_A block of data:_

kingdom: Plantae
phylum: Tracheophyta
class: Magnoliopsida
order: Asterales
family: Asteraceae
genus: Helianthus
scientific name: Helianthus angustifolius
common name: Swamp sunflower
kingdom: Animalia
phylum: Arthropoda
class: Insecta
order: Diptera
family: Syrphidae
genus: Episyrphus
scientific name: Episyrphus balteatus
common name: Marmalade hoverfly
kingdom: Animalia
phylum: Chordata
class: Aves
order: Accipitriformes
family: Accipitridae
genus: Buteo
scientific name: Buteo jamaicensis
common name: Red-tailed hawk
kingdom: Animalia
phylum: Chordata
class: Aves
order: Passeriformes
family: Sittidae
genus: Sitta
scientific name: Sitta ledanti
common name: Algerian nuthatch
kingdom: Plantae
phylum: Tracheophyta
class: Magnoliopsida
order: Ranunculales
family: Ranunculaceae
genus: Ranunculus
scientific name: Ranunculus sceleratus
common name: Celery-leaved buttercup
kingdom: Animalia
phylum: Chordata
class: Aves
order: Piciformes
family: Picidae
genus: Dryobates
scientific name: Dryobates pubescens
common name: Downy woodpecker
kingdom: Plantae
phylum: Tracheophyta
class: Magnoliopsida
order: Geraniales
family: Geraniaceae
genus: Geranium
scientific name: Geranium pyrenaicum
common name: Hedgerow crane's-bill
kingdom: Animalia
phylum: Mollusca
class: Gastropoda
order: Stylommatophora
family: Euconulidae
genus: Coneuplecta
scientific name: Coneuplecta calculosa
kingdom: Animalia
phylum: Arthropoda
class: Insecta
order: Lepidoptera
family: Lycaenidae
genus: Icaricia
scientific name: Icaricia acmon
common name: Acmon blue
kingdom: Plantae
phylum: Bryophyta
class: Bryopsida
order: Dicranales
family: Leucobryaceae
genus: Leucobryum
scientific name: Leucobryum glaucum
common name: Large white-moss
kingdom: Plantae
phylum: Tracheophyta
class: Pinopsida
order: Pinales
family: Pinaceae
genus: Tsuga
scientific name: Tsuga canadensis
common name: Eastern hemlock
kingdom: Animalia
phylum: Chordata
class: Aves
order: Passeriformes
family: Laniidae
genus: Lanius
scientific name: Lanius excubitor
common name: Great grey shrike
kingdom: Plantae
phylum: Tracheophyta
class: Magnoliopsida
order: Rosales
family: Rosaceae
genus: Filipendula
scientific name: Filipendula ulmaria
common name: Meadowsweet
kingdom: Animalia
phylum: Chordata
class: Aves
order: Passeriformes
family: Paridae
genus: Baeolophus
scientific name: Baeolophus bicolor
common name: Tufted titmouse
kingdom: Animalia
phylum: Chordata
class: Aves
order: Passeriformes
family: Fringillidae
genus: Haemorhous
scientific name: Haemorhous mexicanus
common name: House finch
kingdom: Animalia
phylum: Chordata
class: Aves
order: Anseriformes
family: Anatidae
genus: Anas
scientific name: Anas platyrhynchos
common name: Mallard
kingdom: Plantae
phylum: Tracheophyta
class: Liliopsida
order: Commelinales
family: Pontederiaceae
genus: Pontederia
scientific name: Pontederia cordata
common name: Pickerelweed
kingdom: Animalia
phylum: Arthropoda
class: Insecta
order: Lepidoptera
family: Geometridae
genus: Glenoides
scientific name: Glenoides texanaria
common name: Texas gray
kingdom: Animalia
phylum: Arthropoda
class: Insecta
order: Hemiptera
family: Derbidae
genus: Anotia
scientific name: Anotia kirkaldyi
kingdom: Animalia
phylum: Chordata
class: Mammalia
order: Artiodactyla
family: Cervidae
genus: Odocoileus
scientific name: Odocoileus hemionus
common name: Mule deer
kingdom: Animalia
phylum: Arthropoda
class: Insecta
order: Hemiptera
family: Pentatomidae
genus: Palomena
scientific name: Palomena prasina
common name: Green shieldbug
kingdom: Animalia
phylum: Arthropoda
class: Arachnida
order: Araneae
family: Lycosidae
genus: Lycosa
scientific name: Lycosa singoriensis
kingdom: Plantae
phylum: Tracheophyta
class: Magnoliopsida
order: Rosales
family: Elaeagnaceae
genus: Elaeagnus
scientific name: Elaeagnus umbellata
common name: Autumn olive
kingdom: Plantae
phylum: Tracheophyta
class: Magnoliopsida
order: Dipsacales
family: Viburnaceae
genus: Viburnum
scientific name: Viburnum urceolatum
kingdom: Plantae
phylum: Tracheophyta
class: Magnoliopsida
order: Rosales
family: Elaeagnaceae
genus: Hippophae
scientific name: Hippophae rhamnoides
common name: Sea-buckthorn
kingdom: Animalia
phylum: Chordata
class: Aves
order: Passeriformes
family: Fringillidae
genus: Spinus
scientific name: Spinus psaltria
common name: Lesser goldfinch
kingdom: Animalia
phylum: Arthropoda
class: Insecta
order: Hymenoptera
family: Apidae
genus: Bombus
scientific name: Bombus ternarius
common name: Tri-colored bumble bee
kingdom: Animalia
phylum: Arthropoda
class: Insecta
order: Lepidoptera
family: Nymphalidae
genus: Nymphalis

_Direction:_
Edit the data above by changing every "common name" to "vernacular name" and leaving all other text as it is.

_Solution for this exercise:_
kingdom: Plantae
phylum: Tracheophyta
class: Magnoliopsida
order: Asterales
family: Asteraceae
genus: Helianthus
scientific name: Helianthus angustifolius
vernacular name: Swamp sunflower
kingdom: Animalia
phylum: Arthropoda
class: Insecta
order: Diptera
family: Syrphidae
genus: Episyrphus
scientific name: Episyrphus balteatus
vernacular name: Marmalade hoverfly
kingdom: Animalia
phylum: Chordata
class: Aves
order: Accipitriformes
family: Accipitridae
genus: Buteo
scientific name: Buteo jamaicensis
vernacular name: Red-tailed hawk
kingdom: Animalia
phylum: Chordata
class: Aves
order: Passeriformes
family: Sittidae
genus: Sitta
scientific name: Sitta ledanti
vernacular name: Algerian nuthatch
kingdom: Plantae
phylum: Tracheophyta
class: Magnoliopsida
order: Ranunculales
family: Ranunculaceae
genus: Ranunculus
scientific name: Ranunculus sceleratus
vernacular name: Celery-leaved buttercup
kingdom: Animalia
phylum: Chordata
class: Aves
order: Piciformes
family: Picidae
genus: Dryobates
scientific name: Dryobates pubescens
vernacular name: Downy woodpecker
kingdom: Plantae
phylum: Tracheophyta
class: Magnoliopsida
order: Geraniales
family: Geraniaceae
genus: Geranium
scientific name: Geranium pyrenaicum
vernacular name: Hedgerow crane's-bill
kingdom: Animalia
phylum: Mollusca
class: Gastropoda
order: Stylommatophora
family: Euconulidae
genus: Coneuplecta
scientific name: Coneuplecta calculosa
kingdom: Animalia
phylum: Arthropoda
class: Insecta
order: Lepidoptera
family: Lycaenidae
genus: Icaricia
scientific name: Icaricia acmon
vernacular name: Acmon blue
kingdom: Plantae
phylum: Bryophyta
class: Bryopsida
order: Dicranales
family: Leucobryaceae
genus: Leucobryum
scientific name: Leucobryum glaucum
vernacular name: Large white-moss
kingdom: Plantae
phylum: Tracheophyta
class: Pinopsida
order: Pinales
family: Pinaceae
genus: Tsuga
scientific name: Tsuga canadensis
vernacular name: Eastern hemlock
kingdom: Animalia
phylum: Chordata
class: Aves
order: Passeriformes
family: Laniidae
genus: Lanius
scientific name: Lanius excubitor
vernacular name: Great grey shrike
kingdom: Plantae
phylum: Tracheophyta
class: Magnoliopsida
order: Rosales
family: Rosaceae
genus: Filipendula
scientific name: Filipendula ulmaria
vernacular name: Meadowsweet
kingdom: Animalia
phylum: Chordata
class: Aves
order: Passeriformes
family: Paridae
genus: Baeolophus
scientific name: Baeolophus bicolor
vernacular name: Tufted titmouse
kingdom: Animalia
phylum: Chordata
class: Aves
order: Passeriformes
family: Fringillidae
genus: Haemorhous
scientific name: Haemorhous mexicanus
vernacular name: House finch
kingdom: Animalia
phylum: Chordata
class: Aves
order: Anseriformes
family: Anatidae
genus: Anas
scientific name: Anas platyrhynchos
vernacular name: Mallard
kingdom: Plantae
phylum: Tracheophyta
class: Liliopsida
order: Commelinales
family: Pontederiaceae
genus: Pontederia
scientific name: Pontederia cordata
vernacular name: Pickerelweed
kingdom: Animalia
phylum: Arthropoda
class: Insecta
order: Lepidoptera
family: Geometridae
genus: Glenoides
scientific name: Glenoides texanaria
vernacular name: Texas gray
kingdom: Animalia
phylum: Arthropoda
class: Insecta
order: Hemiptera
family: Derbidae
genus: Anotia
scientific name: Anotia kirkaldyi
kingdom: Animalia
phylum: Chordata
class: Mammalia
order: Artiodactyla
family: Cervidae
genus: Odocoileus
scientific name: Odocoileus hemionus
vernacular name: Mule deer
kingdom: Animalia
phylum: Arthropoda
class: Insecta
order: Hemiptera
family: Pentatomidae
genus: Palomena
scientific name: Palomena prasina
vernacular name: Green shieldbug
kingdom: Animalia
phylum: Arthropoda
class: Arachnida
order: Araneae
family: Lycosidae
genus: Lycosa
scientific name: Lycosa singoriensis
kingdom: Plantae
phylum: Tracheophyta
class: Magnoliopsida
order: Rosales
family: Elaeagnaceae
genus: Elaeagnus
scientific name: Elaeagnus umbellata
vernacular name: Autumn olive
kingdom: Plantae
phylum: Tracheophyta
class: Magnoliopsida
order: Dipsacales
family: Viburnaceae
genus: Viburnum
scientific name: Viburnum urceolatum
kingdom: Plantae
phylum: Tracheophyta
class: Magnoliopsida
order: Rosales
family: Elaeagnaceae
genus: Hippophae
scientific name: Hippophae rhamnoides
vernacular name: Sea-buckthorn
kingdom: Animalia
phylum: Chordata
class: Aves
order: Passeriformes
family: Fringillidae
genus: Spinus
scientific name: Spinus psaltria
vernacular name: Lesser goldfinch
kingdom: Animalia
phylum: Arthropoda
class: Insecta
order: Hymenoptera
family: Apidae
genus: Bombus
scientific name: Bombus ternarius
vernacular name: Tri-colored bumble bee
kingdom: Animalia
phylum: Arthropoda
class: Insecta
order: Lepidoptera
family: Nymphalidae
genus: Nymphalis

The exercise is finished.